Что самое удивительное, суфле я доставил в столовую без происшествий. Пинкеры уехали к себе в Тотли-ин-Уолд, потому что воскресенье у Растяпы занятой день. А Эсмонда Хаддока срочно призвали к себе покинутые в Гемпшире тетушки. А жаль, мне бы не помешала парочка союзников.
Сэр Генри сидел во главе стола, сгорбившись и подпирая голову рукой, как на этих мрачных голландских автопортретах. Вуди, должно быть, откуда-то прослышал о ставках, иначе с чего бы ему смотреть с таким упреком?
– Вам соуса? – спросил я, склоняясь над ним с соусником.
– Да, – отвечал он. – Шмякните чуть-чуть, как вы это умеете.
Отец и сын Венаблзы покатились со смеху. Молчали бы лучше, подумал я, у них у самих-то заслуг – на двоих одна перебежка. Только благодаря подаче старины Вишну у «Джентльменов» вообще появился шанс на победу.
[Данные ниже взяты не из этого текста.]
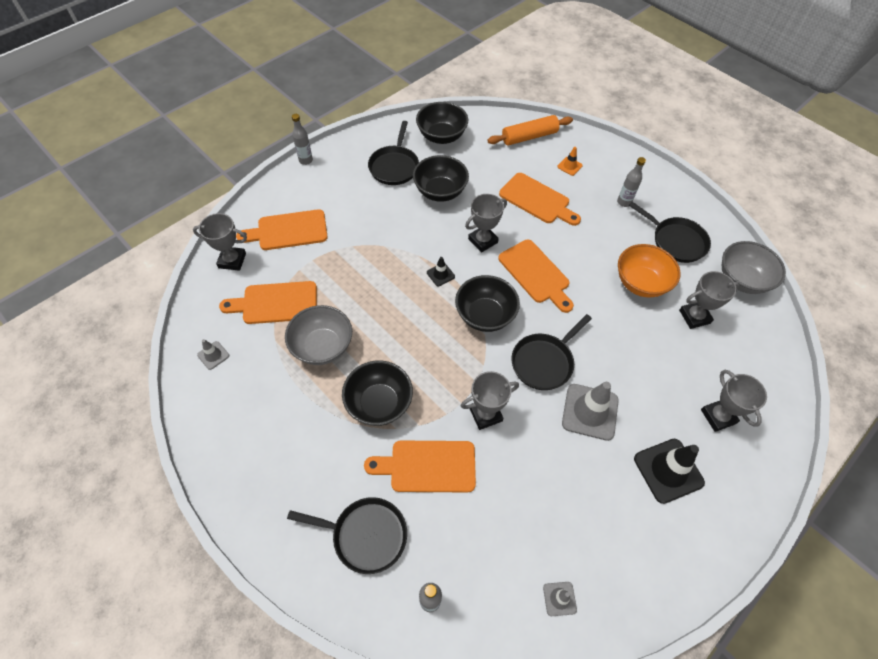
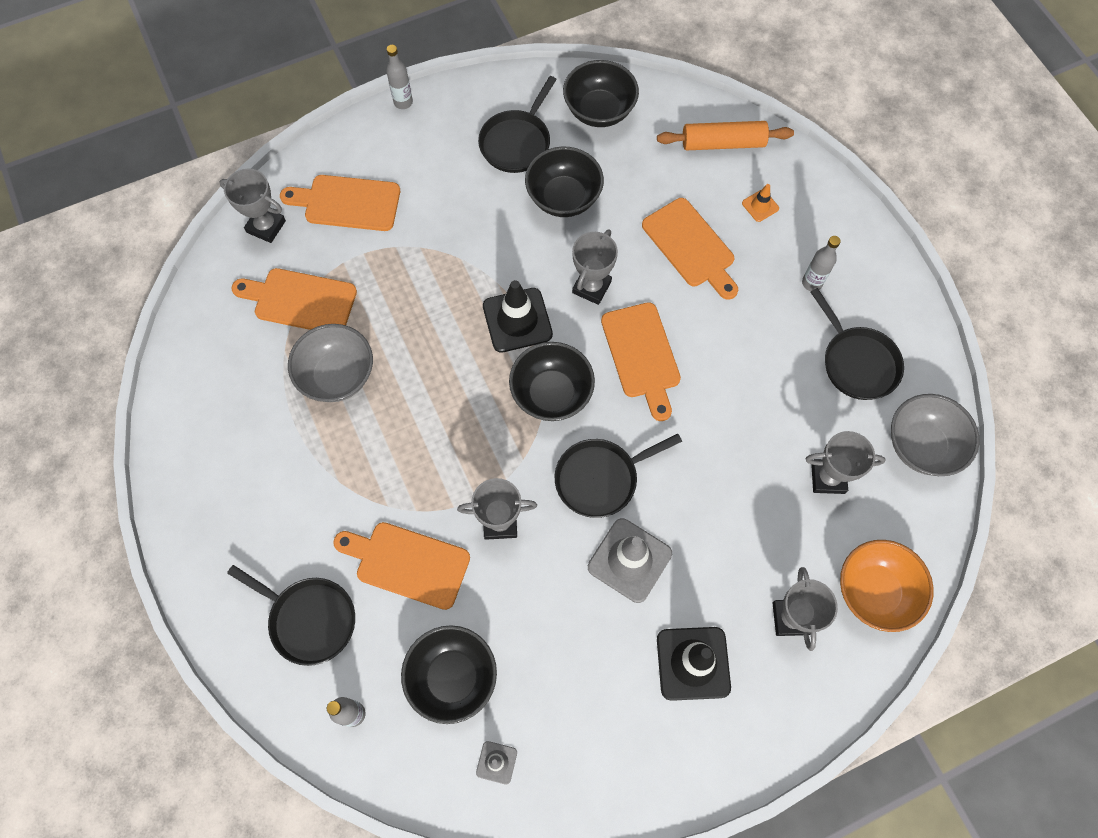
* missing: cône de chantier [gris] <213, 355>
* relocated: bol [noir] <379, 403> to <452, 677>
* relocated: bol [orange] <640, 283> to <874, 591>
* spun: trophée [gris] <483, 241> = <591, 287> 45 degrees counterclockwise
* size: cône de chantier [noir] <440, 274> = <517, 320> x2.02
– Видели там, среди зрителей, малышку Тертон? – спросил Вуди. – Она всюду таскает с собой игрушечного паяца. Давно не видали паяца, Уилберфорс?
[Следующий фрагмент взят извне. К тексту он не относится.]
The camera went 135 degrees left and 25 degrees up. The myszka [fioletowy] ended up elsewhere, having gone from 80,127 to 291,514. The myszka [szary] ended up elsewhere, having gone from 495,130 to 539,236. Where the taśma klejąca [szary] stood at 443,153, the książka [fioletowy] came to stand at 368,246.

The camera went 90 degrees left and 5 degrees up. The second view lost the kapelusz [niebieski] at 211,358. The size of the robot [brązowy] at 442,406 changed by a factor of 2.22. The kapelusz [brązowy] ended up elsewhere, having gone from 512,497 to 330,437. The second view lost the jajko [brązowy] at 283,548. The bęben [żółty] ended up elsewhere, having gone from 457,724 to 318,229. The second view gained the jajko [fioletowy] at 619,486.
Тут и старина Венаблз решил внести свою лепту.
– В бытность мою окружным судьей в Чанамасале, – начал он, – я однажды придумал замечательный способ орошения чайных плантаций. К сожалению, способ оказался неэффективным – удержать воду не удавалось.
Шуточкам не было конца. На меня буквально открыли сезон охоты.
– Мы тут на днях играли в «Змеи и лестницы», – рассказывала Амелия. – Я уже вышла на верхнюю линию. Бросила кубик, выпала четверка, но мне-то была нужна шестерка!
– Пошлите за Уилберфорсом! – воскликнул Руперт Венаблз. – Он знает, как превратить четыре в шесть!
Я удрал на кухню, чтобы не слушать больше издевок. А когда принес жаркое, разговор, к счастью, шел уже о серьезном.
Леди Хаквуд рассказывала леди Джудит и миссис Венаблз о своих планах насчет сада.
– Правда, неизвестно, смогу ли я все это осуществить. Наше будущее висит на волоске.
Как видно, она еще не знала, что сэр Генри поставил последнюю рубашку на исход сегодняшнего матча, и отныне ее сад, скорее всего, будет ограничиваться парой горшков герани на подоконнике в скромном бунгало где-нибудь в Бексхилл-он-Си. Не хотелось даже думать о том, насколько холоднее она станет, когда узнает.